Aim: Update the stretch from the start of the rows through the line containing "genus: Agalinis" by changing "phylum" to "division", leaving everything else unchanged.

(Dataset records)

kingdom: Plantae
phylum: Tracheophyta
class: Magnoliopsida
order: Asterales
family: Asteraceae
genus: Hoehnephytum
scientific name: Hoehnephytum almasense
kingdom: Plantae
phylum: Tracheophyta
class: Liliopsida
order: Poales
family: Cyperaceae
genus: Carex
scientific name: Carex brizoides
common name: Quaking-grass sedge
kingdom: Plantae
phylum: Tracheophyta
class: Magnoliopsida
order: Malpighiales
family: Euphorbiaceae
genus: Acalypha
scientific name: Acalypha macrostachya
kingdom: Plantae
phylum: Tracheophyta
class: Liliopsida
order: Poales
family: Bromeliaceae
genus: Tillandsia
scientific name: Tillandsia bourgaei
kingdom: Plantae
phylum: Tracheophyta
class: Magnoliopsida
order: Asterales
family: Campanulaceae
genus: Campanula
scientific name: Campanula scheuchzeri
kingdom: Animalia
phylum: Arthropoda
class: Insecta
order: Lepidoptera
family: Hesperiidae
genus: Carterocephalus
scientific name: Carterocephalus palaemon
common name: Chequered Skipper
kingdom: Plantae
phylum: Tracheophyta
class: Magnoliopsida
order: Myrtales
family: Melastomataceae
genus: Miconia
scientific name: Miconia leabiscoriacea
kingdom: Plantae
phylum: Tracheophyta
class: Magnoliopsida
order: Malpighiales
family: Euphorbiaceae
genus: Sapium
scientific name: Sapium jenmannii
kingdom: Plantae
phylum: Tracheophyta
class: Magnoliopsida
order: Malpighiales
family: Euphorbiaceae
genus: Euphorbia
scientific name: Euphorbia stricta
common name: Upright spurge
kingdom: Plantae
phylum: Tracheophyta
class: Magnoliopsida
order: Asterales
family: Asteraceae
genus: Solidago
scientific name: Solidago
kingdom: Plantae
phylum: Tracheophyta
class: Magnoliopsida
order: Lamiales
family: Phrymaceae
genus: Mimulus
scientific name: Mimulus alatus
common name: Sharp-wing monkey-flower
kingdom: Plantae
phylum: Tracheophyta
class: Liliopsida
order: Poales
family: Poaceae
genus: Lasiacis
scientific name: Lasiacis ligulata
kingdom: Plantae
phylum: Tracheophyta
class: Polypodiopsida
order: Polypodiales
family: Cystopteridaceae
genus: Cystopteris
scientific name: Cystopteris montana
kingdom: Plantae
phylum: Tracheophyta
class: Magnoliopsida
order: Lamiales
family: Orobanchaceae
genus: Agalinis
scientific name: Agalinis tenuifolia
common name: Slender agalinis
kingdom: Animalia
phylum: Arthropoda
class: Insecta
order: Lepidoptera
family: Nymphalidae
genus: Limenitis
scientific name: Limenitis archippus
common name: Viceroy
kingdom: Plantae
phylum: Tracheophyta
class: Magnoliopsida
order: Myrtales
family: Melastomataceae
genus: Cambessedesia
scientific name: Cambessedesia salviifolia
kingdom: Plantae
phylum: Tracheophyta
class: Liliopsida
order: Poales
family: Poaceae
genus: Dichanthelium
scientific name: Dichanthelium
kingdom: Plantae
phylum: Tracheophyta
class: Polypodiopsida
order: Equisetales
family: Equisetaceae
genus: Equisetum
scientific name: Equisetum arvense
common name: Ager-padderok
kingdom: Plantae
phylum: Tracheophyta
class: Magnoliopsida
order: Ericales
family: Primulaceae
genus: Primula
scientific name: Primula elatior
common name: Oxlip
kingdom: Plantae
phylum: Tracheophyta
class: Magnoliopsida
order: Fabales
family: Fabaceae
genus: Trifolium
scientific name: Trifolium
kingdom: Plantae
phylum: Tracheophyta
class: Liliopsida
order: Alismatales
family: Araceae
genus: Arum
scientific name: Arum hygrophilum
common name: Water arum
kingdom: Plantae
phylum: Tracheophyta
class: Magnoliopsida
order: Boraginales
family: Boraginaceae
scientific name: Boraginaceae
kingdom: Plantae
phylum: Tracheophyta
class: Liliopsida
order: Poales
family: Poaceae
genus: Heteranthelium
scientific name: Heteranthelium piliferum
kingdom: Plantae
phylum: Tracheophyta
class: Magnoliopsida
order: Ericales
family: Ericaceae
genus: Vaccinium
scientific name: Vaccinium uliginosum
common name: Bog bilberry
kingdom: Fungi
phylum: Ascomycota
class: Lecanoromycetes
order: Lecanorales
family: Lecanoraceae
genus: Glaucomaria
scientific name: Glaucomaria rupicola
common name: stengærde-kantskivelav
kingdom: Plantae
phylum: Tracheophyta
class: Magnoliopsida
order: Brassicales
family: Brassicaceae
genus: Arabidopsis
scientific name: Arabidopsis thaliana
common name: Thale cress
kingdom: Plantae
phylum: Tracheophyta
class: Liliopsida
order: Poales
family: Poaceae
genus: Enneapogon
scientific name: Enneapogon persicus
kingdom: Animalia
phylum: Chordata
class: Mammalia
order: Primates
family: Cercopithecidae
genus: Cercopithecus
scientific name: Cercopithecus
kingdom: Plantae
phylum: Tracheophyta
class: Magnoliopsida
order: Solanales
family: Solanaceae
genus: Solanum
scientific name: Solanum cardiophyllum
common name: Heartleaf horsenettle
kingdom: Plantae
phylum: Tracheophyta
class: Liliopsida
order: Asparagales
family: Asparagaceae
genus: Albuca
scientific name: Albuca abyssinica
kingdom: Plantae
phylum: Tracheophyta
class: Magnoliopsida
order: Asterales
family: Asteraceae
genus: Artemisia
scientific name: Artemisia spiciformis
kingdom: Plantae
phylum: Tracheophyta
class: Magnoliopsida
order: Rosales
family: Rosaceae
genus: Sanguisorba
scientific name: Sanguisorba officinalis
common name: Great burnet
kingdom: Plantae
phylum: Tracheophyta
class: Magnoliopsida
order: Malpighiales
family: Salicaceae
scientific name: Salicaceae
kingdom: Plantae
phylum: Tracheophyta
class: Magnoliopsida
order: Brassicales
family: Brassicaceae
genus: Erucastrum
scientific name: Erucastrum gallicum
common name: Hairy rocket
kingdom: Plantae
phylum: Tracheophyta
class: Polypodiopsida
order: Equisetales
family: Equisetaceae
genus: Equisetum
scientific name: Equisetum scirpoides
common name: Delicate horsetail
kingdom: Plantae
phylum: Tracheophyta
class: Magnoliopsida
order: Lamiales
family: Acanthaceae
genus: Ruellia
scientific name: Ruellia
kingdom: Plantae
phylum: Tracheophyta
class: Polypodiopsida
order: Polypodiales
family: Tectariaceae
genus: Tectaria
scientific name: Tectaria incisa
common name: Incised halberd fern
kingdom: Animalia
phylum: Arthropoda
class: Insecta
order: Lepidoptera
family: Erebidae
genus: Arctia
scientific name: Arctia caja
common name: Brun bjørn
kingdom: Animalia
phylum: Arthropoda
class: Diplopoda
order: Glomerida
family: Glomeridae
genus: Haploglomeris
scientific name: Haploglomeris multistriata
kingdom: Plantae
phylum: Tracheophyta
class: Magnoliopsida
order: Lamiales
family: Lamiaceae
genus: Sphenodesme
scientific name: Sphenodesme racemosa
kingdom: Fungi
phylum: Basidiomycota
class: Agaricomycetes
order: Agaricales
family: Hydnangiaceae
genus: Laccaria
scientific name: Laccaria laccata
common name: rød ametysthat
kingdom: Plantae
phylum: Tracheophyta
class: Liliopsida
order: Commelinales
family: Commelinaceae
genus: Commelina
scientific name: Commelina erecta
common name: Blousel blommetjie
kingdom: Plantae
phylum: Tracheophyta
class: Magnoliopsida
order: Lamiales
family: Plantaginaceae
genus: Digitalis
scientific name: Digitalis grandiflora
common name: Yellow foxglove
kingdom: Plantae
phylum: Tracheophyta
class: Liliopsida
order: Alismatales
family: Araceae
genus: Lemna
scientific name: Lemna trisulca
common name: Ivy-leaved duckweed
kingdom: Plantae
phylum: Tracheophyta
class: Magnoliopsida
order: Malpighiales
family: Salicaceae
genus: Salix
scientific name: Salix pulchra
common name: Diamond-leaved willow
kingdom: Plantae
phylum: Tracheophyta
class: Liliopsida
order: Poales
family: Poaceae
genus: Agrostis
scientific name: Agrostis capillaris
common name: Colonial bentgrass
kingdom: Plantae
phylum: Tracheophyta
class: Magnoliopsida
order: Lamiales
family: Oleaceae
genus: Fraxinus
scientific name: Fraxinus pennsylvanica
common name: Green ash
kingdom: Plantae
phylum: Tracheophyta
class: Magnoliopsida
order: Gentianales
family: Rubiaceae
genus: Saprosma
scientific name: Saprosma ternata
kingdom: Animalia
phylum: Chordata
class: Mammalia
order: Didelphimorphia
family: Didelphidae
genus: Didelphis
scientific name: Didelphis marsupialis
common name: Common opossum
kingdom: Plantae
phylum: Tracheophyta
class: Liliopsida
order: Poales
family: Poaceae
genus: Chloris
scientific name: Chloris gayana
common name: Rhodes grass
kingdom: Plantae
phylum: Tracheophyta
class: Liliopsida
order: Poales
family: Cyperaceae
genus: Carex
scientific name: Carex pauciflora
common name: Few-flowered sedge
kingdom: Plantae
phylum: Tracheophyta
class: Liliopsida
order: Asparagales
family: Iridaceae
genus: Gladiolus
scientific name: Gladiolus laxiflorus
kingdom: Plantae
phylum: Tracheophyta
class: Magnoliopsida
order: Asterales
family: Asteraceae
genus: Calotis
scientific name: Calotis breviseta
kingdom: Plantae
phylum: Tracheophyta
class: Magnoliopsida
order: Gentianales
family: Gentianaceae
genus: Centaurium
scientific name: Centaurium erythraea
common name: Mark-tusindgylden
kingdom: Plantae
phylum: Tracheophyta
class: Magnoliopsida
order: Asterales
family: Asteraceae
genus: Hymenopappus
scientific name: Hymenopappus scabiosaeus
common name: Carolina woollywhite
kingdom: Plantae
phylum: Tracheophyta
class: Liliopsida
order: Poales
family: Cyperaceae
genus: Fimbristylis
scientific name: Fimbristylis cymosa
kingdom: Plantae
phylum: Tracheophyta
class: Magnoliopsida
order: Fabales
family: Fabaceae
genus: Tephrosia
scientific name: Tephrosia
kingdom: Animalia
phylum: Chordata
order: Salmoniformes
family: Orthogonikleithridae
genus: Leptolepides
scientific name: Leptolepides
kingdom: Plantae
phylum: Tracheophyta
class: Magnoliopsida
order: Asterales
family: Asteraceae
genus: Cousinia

Exercise answer:
kingdom: Plantae
division: Tracheophyta
class: Magnoliopsida
order: Asterales
family: Asteraceae
genus: Hoehnephytum
scientific name: Hoehnephytum almasense
kingdom: Plantae
division: Tracheophyta
class: Liliopsida
order: Poales
family: Cyperaceae
genus: Carex
scientific name: Carex brizoides
common name: Quaking-grass sedge
kingdom: Plantae
division: Tracheophyta
class: Magnoliopsida
order: Malpighiales
family: Euphorbiaceae
genus: Acalypha
scientific name: Acalypha macrostachya
kingdom: Plantae
division: Tracheophyta
class: Liliopsida
order: Poales
family: Bromeliaceae
genus: Tillandsia
scientific name: Tillandsia bourgaei
kingdom: Plantae
division: Tracheophyta
class: Magnoliopsida
order: Asterales
family: Campanulaceae
genus: Campanula
scientific name: Campanula scheuchzeri
kingdom: Animalia
division: Arthropoda
class: Insecta
order: Lepidoptera
family: Hesperiidae
genus: Carterocephalus
scientific name: Carterocephalus palaemon
common name: Chequered Skipper
kingdom: Plantae
division: Tracheophyta
class: Magnoliopsida
order: Myrtales
family: Melastomataceae
genus: Miconia
scientific name: Miconia leabiscoriacea
kingdom: Plantae
division: Tracheophyta
class: Magnoliopsida
order: Malpighiales
family: Euphorbiaceae
genus: Sapium
scientific name: Sapium jenmannii
kingdom: Plantae
division: Tracheophyta
class: Magnoliopsida
order: Malpighiales
family: Euphorbiaceae
genus: Euphorbia
scientific name: Euphorbia stricta
common name: Upright spurge
kingdom: Plantae
division: Tracheophyta
class: Magnoliopsida
order: Asterales
family: Asteraceae
genus: Solidago
scientific name: Solidago
kingdom: Plantae
division: Tracheophyta
class: Magnoliopsida
order: Lamiales
family: Phrymaceae
genus: Mimulus
scientific name: Mimulus alatus
common name: Sharp-wing monkey-flower
kingdom: Plantae
division: Tracheophyta
class: Liliopsida
order: Poales
family: Poaceae
genus: Lasiacis
scientific name: Lasiacis ligulata
kingdom: Plantae
division: Tracheophyta
class: Polypodiopsida
order: Polypodiales
family: Cystopteridaceae
genus: Cystopteris
scientific name: Cystopteris montana
kingdom: Plantae
division: Tracheophyta
class: Magnoliopsida
order: Lamiales
family: Orobanchaceae
genus: Agalinis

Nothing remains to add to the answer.